── Dataset entries

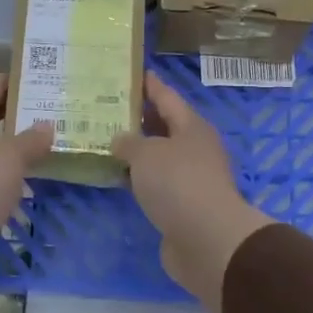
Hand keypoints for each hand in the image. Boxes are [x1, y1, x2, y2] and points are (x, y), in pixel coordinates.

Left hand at [0, 76, 54, 281]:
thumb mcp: (11, 156)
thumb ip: (31, 140)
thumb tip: (47, 126)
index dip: (5, 85)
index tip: (29, 79)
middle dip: (12, 117)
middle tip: (43, 111)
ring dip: (12, 150)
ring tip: (43, 145)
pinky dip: (9, 177)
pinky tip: (29, 179)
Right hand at [112, 74, 274, 312]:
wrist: (206, 240)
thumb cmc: (178, 184)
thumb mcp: (147, 154)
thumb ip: (129, 143)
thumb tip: (120, 140)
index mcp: (192, 127)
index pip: (167, 97)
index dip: (150, 85)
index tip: (134, 72)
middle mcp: (194, 148)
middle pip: (164, 126)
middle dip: (139, 118)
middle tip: (107, 108)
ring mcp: (190, 178)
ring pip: (159, 156)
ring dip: (137, 151)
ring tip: (105, 141)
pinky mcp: (182, 205)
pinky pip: (155, 183)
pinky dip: (139, 177)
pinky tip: (118, 177)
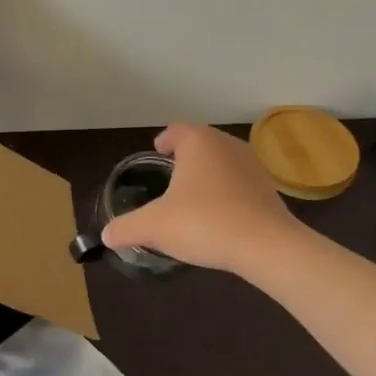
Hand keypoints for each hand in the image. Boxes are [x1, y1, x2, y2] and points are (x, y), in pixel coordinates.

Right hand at [100, 124, 297, 276]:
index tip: (158, 151)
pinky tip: (218, 214)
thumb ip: (126, 227)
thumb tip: (106, 235)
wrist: (266, 246)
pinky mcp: (268, 189)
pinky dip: (226, 192)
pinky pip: (239, 183)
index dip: (165, 139)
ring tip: (193, 195)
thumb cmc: (204, 222)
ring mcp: (251, 165)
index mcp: (198, 142)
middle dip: (186, 156)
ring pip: (222, 162)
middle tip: (170, 175)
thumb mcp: (154, 226)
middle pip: (201, 143)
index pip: (177, 130)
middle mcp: (226, 144)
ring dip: (208, 174)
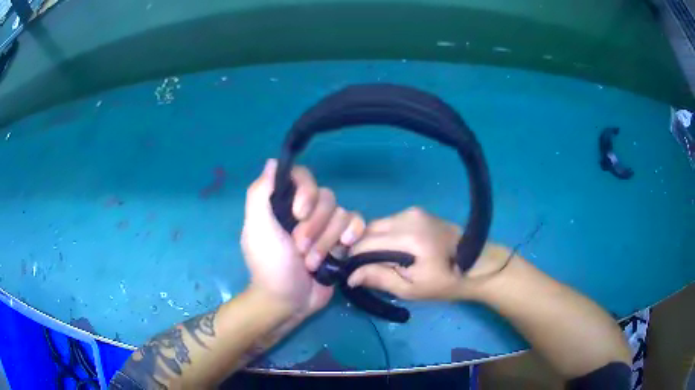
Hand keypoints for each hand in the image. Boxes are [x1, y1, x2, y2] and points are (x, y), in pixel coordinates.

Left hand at [242, 159, 364, 316]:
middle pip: (326, 197)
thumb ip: (260, 193)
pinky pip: (357, 224)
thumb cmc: (269, 265)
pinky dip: (353, 234)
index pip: (303, 177)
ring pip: (341, 213)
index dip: (306, 191)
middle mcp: (307, 211)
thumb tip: (272, 162)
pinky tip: (345, 247)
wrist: (288, 300)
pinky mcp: (342, 242)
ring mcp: (326, 227)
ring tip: (312, 263)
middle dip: (314, 227)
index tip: (299, 213)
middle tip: (299, 249)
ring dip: (326, 241)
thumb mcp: (257, 228)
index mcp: (285, 204)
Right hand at [347, 207, 510, 300]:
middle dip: (360, 248)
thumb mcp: (410, 289)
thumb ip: (378, 278)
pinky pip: (390, 222)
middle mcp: (407, 217)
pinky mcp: (418, 211)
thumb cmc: (444, 283)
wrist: (476, 264)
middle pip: (368, 229)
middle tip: (364, 269)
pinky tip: (393, 249)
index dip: (352, 259)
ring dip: (372, 241)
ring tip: (380, 261)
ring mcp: (413, 211)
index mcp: (407, 238)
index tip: (351, 274)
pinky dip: (385, 235)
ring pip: (378, 224)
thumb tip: (349, 276)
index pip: (364, 243)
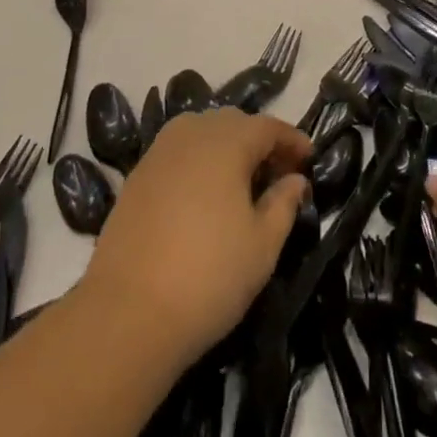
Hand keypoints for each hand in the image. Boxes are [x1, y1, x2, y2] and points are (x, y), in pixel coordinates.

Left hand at [79, 108, 310, 370]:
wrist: (127, 314)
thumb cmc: (209, 276)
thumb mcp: (263, 244)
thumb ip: (284, 203)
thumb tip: (295, 179)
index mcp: (226, 142)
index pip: (267, 126)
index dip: (292, 140)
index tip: (309, 159)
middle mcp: (190, 135)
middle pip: (233, 122)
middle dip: (259, 140)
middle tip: (278, 173)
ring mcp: (158, 153)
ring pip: (201, 132)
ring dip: (226, 146)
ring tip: (241, 182)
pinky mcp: (136, 176)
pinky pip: (177, 152)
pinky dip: (198, 161)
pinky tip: (205, 195)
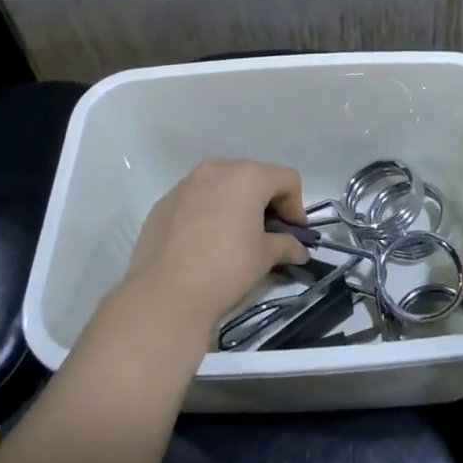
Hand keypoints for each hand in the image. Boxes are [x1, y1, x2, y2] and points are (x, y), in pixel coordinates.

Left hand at [118, 158, 309, 339]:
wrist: (166, 293)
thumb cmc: (226, 268)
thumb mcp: (264, 257)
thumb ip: (285, 245)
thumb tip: (298, 250)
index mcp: (247, 176)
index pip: (286, 179)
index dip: (296, 206)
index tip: (293, 234)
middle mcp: (217, 169)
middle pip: (253, 176)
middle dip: (265, 202)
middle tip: (267, 234)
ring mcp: (186, 183)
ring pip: (221, 185)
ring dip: (235, 204)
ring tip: (234, 236)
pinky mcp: (164, 202)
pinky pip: (196, 199)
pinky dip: (208, 212)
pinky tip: (204, 242)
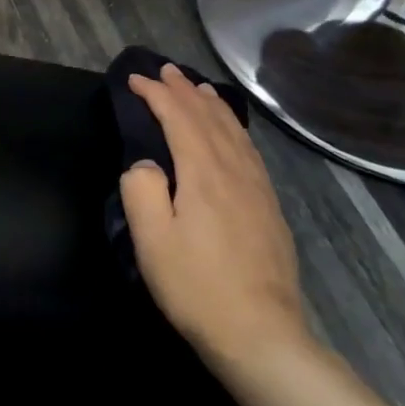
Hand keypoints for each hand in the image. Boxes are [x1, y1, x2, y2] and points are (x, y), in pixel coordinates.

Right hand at [121, 65, 308, 371]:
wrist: (260, 335)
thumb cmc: (196, 287)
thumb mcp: (152, 240)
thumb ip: (142, 189)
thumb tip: (146, 162)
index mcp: (203, 175)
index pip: (179, 119)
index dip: (156, 94)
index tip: (134, 79)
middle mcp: (234, 172)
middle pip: (209, 118)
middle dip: (184, 91)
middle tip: (165, 70)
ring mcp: (258, 190)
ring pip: (234, 133)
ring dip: (212, 106)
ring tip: (198, 89)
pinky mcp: (269, 209)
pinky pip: (250, 152)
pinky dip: (235, 130)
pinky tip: (232, 135)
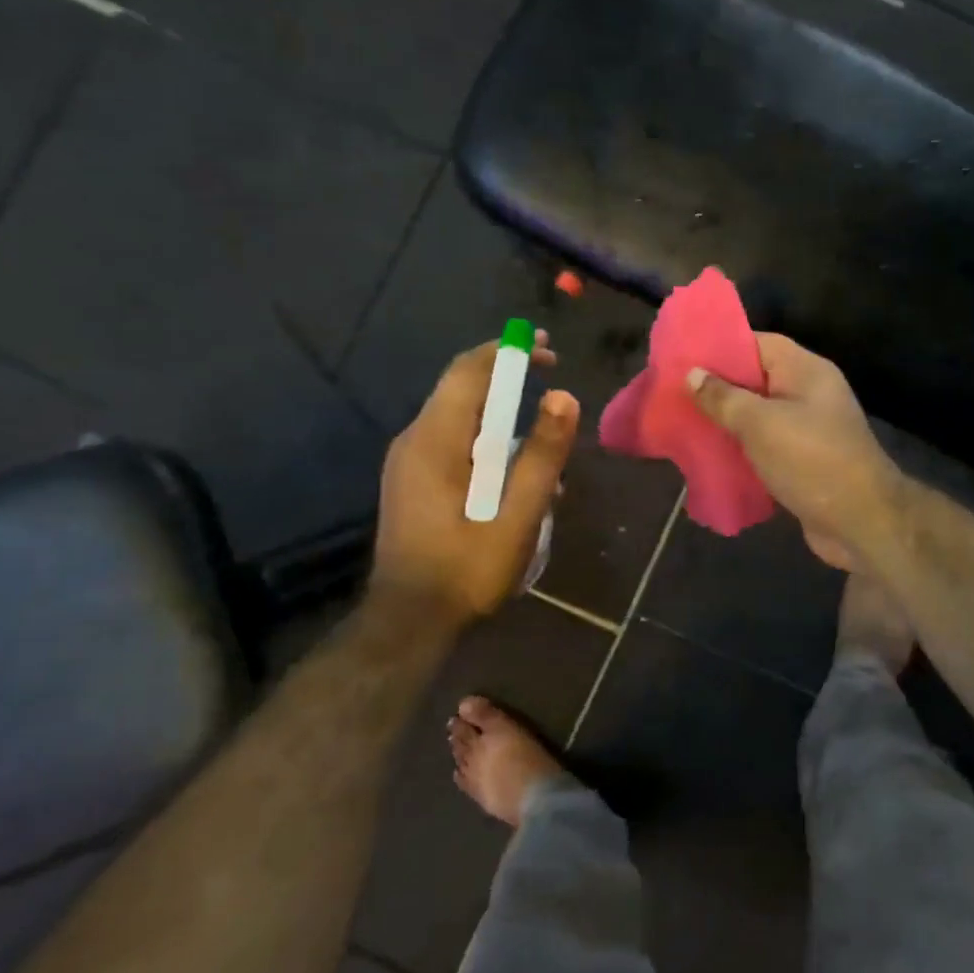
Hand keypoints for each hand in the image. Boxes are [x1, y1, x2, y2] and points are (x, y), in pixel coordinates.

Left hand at [371, 334, 578, 623]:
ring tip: (544, 447)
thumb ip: (542, 454)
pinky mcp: (412, 482)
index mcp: (435, 440)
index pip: (469, 371)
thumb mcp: (517, 514)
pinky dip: (488, 443)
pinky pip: (454, 443)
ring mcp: (409, 462)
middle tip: (554, 388)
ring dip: (502, 418)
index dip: (509, 352)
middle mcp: (414, 440)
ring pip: (460, 418)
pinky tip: (515, 477)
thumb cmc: (466, 568)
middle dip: (509, 380)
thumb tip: (564, 396)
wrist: (409, 622)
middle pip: (462, 389)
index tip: (548, 350)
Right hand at [687, 334, 903, 570]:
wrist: (860, 522)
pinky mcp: (802, 462)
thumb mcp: (761, 424)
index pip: (759, 344)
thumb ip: (724, 398)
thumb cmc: (811, 461)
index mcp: (806, 371)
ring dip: (724, 422)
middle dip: (716, 388)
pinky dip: (739, 450)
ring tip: (681, 423)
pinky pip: (763, 447)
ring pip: (757, 417)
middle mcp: (808, 394)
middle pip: (755, 381)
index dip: (721, 346)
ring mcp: (807, 430)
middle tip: (672, 392)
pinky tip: (706, 457)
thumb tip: (693, 374)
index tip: (683, 355)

────

Whatever lies between the line containing "pinky dip: (488, 443)" and the final line above, both included, must be returned exactly.

**Exercise result:**
pinky dip: (488, 443)
pinky pip: (454, 443)
ring mcp: (409, 462)
middle tip: (554, 388)
ring dip: (502, 418)
index dip: (509, 352)
middle mcp: (414, 440)
ring pip: (460, 418)
pinky tip: (515, 477)
thumb cmc: (466, 568)
middle dip: (509, 380)
thumb tip: (564, 396)
wrist: (409, 622)
middle pip: (462, 389)
index tip: (548, 350)
Right hand at [687, 334, 903, 570]:
wrist: (860, 522)
pinky mcp: (802, 462)
thumb mcp: (761, 424)
index pip: (759, 344)
thumb ip: (724, 398)
thumb cmc: (811, 461)
index mcp: (806, 371)
ring dip: (724, 422)
middle dip: (716, 388)
pinky dip: (739, 450)
ring tip: (681, 423)
pinky pip: (763, 447)
ring pip: (757, 417)
middle mcp: (808, 394)
middle pip: (755, 381)
index dip: (721, 346)
ring mcp: (807, 430)
middle tip: (672, 392)
pinky tip: (706, 457)
thumb tip: (693, 374)
index tip: (683, 355)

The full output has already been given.